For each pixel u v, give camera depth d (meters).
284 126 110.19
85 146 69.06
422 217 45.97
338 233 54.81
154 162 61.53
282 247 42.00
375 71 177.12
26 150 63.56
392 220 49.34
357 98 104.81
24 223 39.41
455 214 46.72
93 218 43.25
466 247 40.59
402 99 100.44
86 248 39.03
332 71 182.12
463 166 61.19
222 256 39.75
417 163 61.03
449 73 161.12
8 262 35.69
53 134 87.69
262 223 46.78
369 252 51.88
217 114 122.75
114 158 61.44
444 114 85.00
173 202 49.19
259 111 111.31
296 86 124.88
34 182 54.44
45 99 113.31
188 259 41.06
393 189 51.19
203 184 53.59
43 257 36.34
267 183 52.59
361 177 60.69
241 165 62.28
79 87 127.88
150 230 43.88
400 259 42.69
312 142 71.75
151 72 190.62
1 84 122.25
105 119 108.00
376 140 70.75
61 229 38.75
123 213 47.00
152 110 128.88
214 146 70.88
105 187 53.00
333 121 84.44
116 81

○ ○ ○ ○ ○

■ **TASK GOAL**
The records above must be printed again in full, exactly as written.

■ **EXERCISE RESPONSE**
For each pixel u v, give camera depth d (meters).
284 126 110.19
85 146 69.06
422 217 45.97
338 233 54.81
154 162 61.53
282 247 42.00
375 71 177.12
26 150 63.56
392 220 49.34
357 98 104.81
24 223 39.41
455 214 46.72
93 218 43.25
466 247 40.59
402 99 100.44
86 248 39.03
332 71 182.12
463 166 61.19
222 256 39.75
417 163 61.03
449 73 161.12
8 262 35.69
53 134 87.69
262 223 46.78
369 252 51.88
217 114 122.75
114 158 61.44
444 114 85.00
173 202 49.19
259 111 111.31
296 86 124.88
34 182 54.44
45 99 113.31
188 259 41.06
393 189 51.19
203 184 53.59
43 257 36.34
267 183 52.59
361 177 60.69
241 165 62.28
79 87 127.88
150 230 43.88
400 259 42.69
312 142 71.75
151 72 190.62
1 84 122.25
105 119 108.00
376 140 70.75
61 229 38.75
123 213 47.00
152 110 128.88
214 146 70.88
105 187 53.00
333 121 84.44
116 81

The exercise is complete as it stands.